**Task statement:** Begin at the line containing "wastebasket: present [459,314,501,362]" and restate it and each line after it exactly, up to and including the last line below. Leave pictures out.

**Before-and-after object states:**
-- Opening Marker --

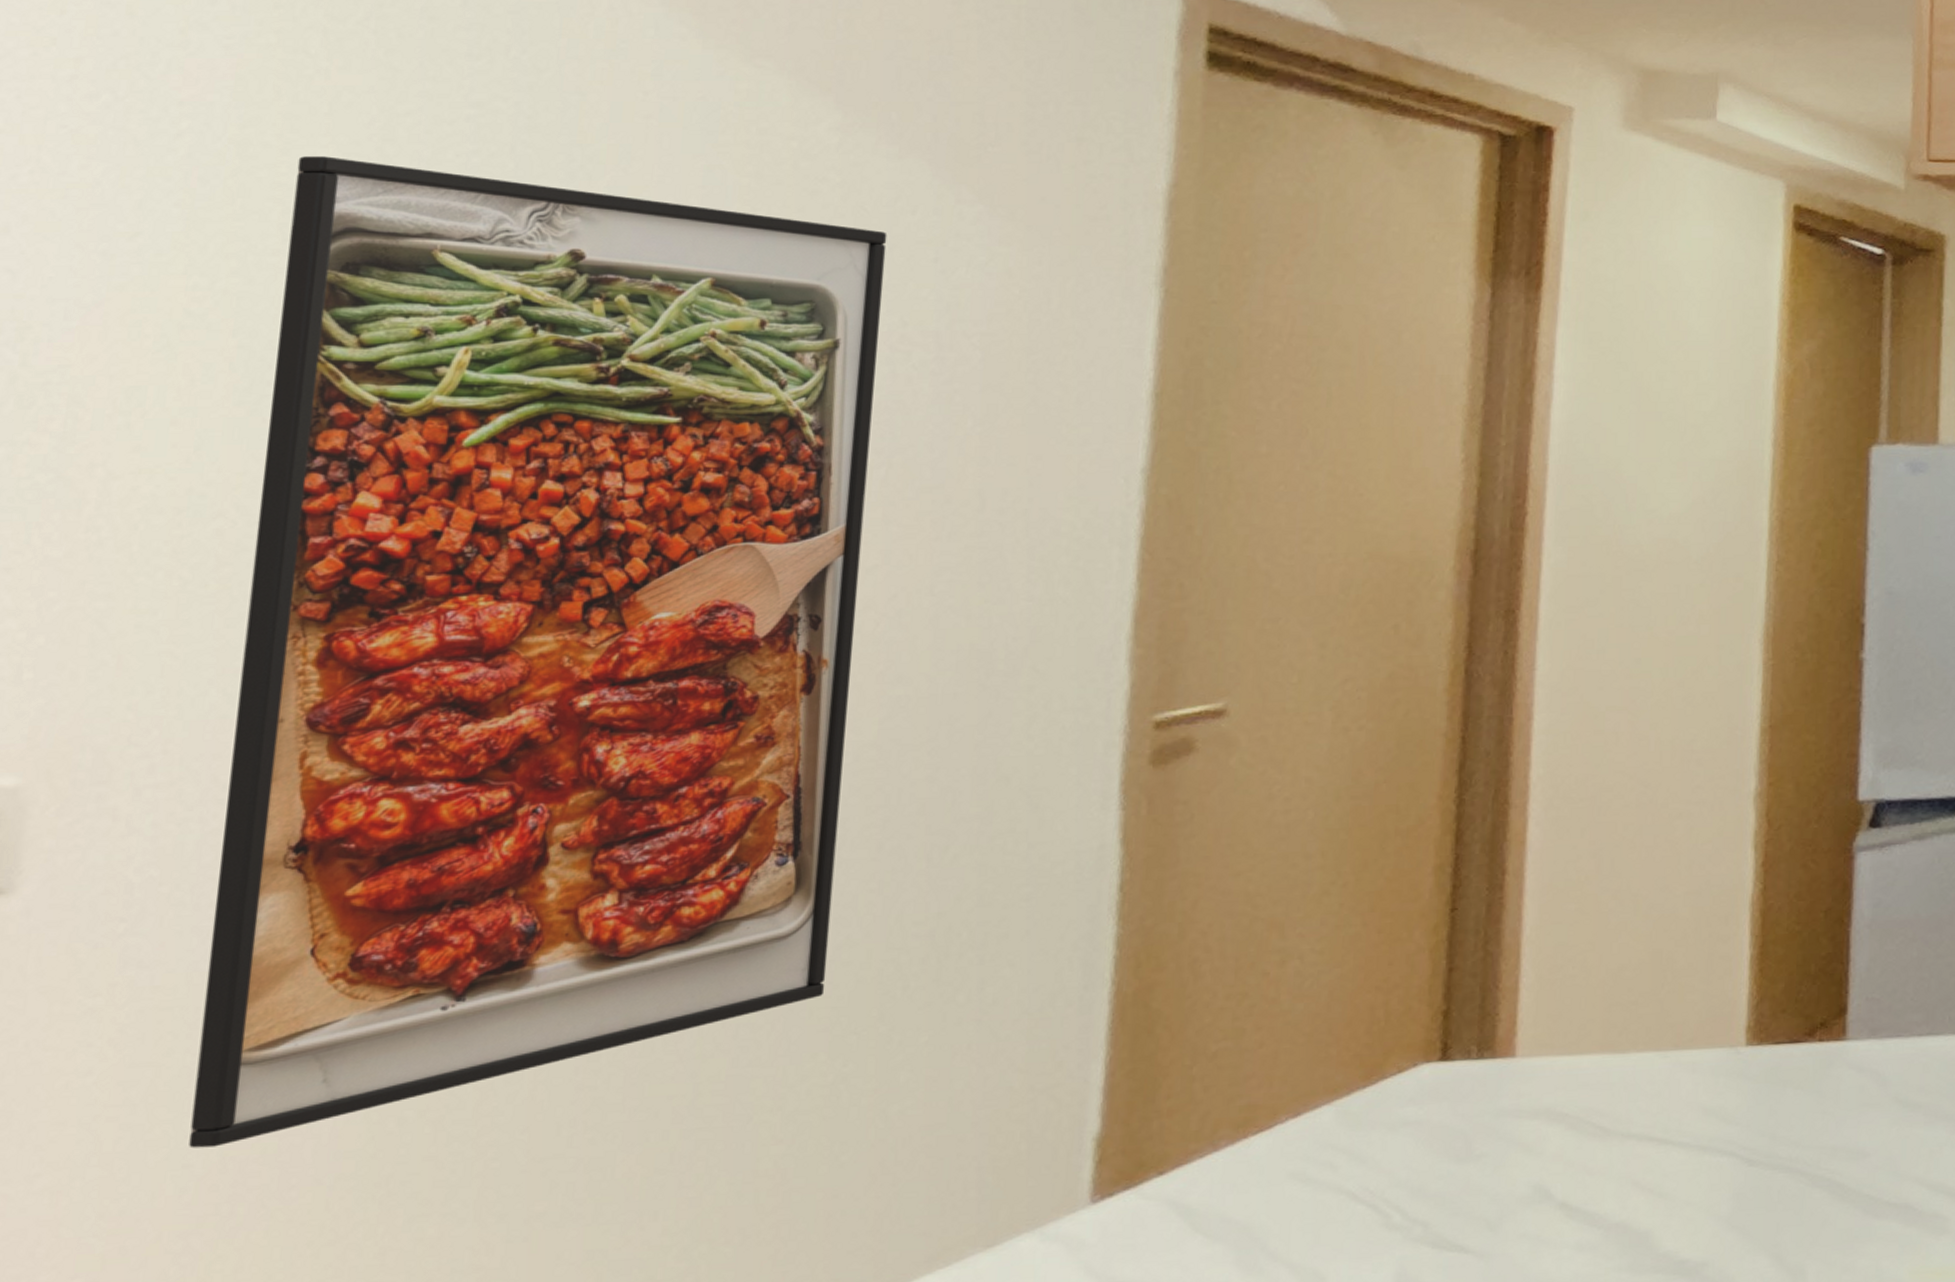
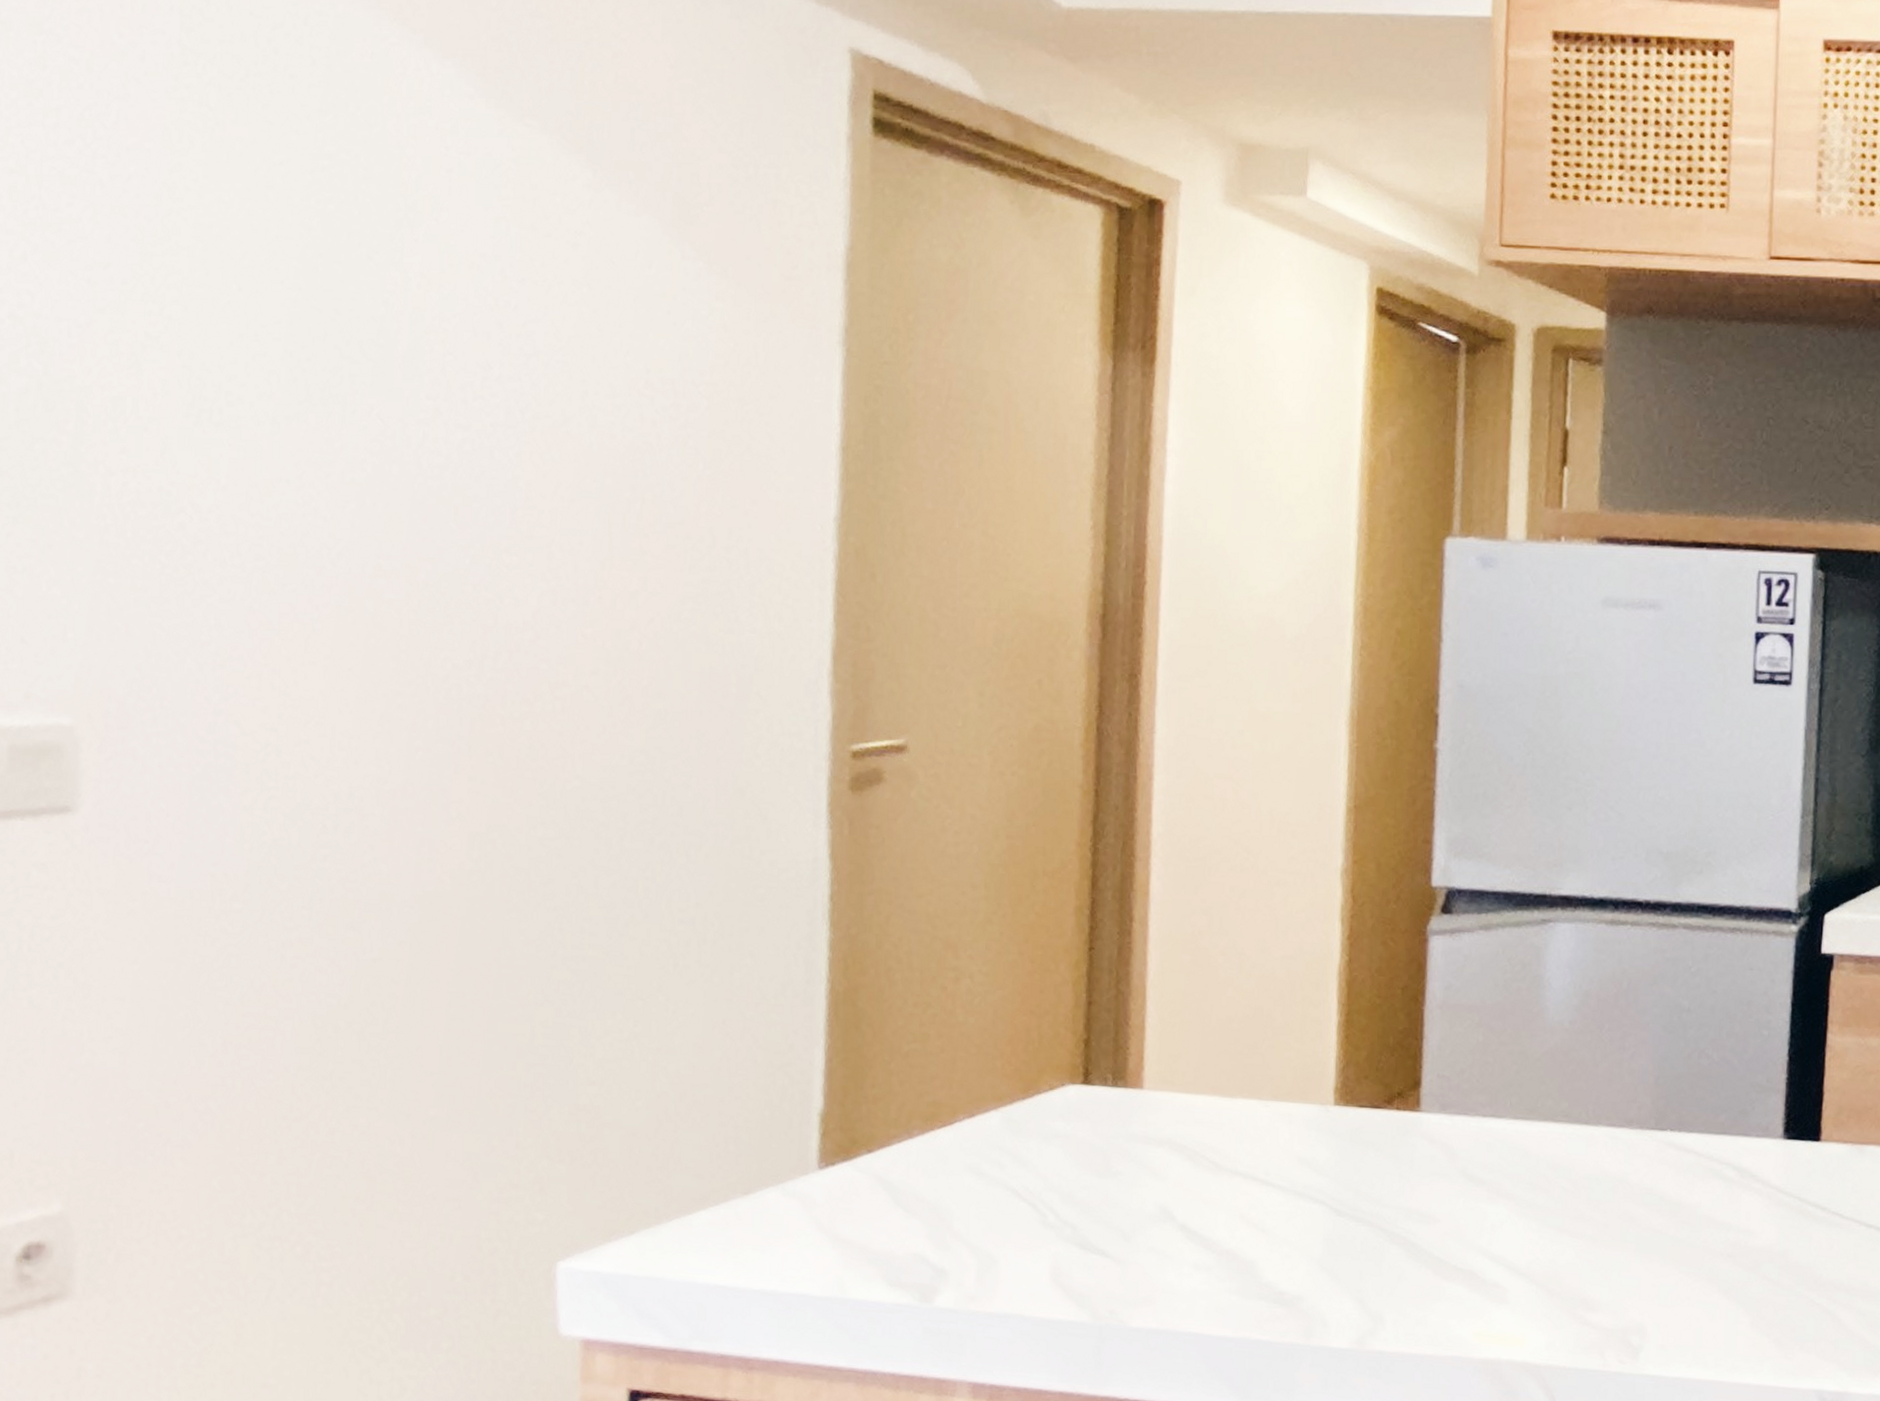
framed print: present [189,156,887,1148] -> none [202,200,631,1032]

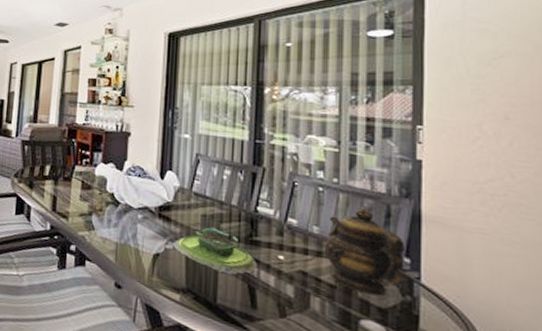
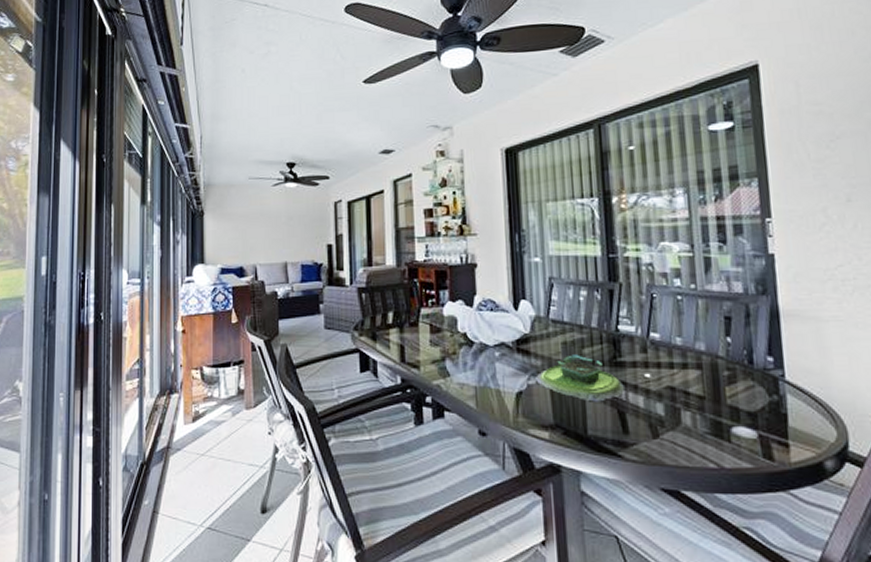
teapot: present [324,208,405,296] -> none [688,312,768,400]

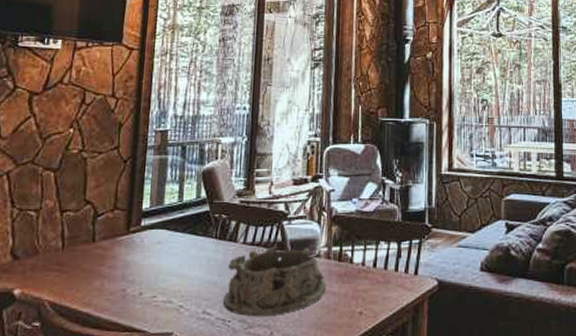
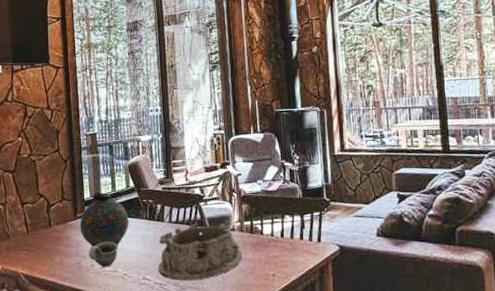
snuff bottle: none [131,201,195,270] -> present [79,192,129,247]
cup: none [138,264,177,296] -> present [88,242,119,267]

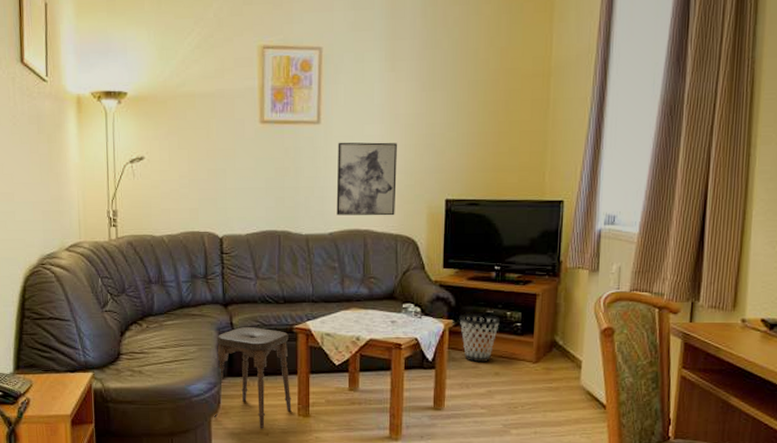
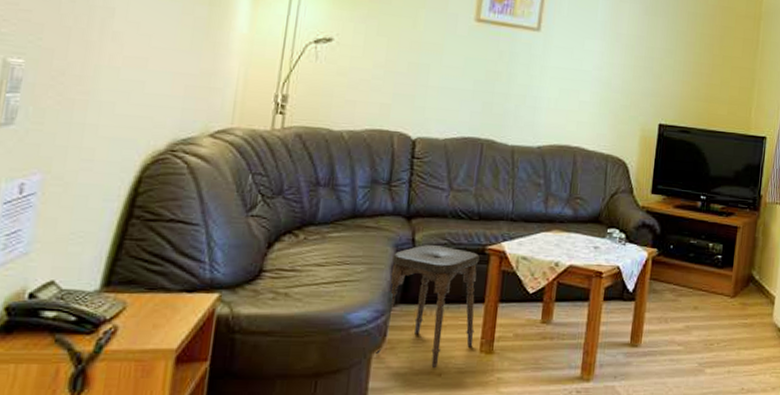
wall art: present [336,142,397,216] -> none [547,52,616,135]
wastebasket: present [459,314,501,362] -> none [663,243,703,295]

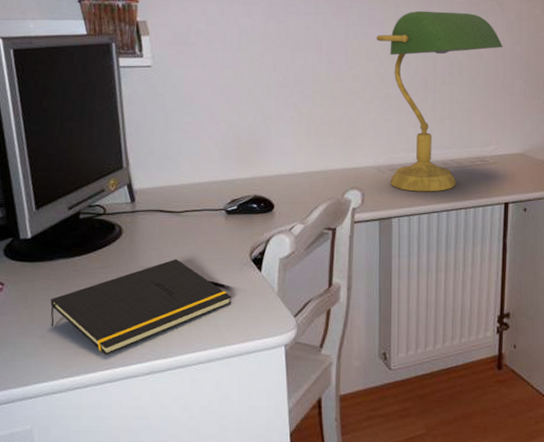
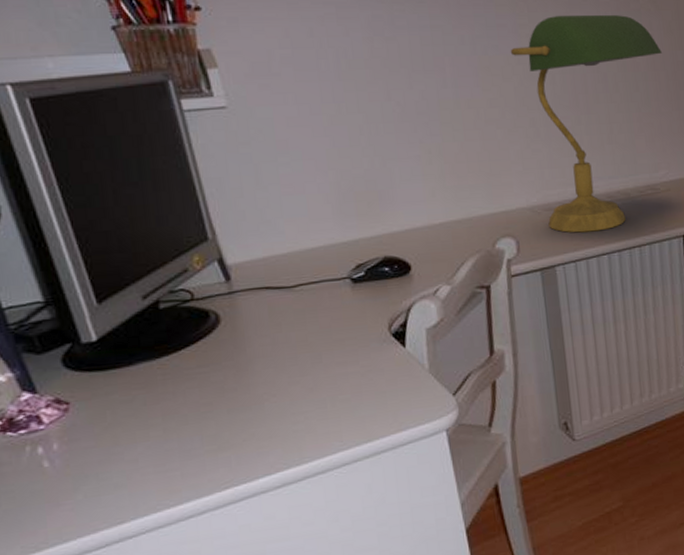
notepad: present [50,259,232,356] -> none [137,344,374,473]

-- Closing Marker --

**Solution for this problem:**
wastebasket: present [459,314,501,362] -> none [663,243,703,295]

notepad: present [50,259,232,356] -> none [137,344,374,473]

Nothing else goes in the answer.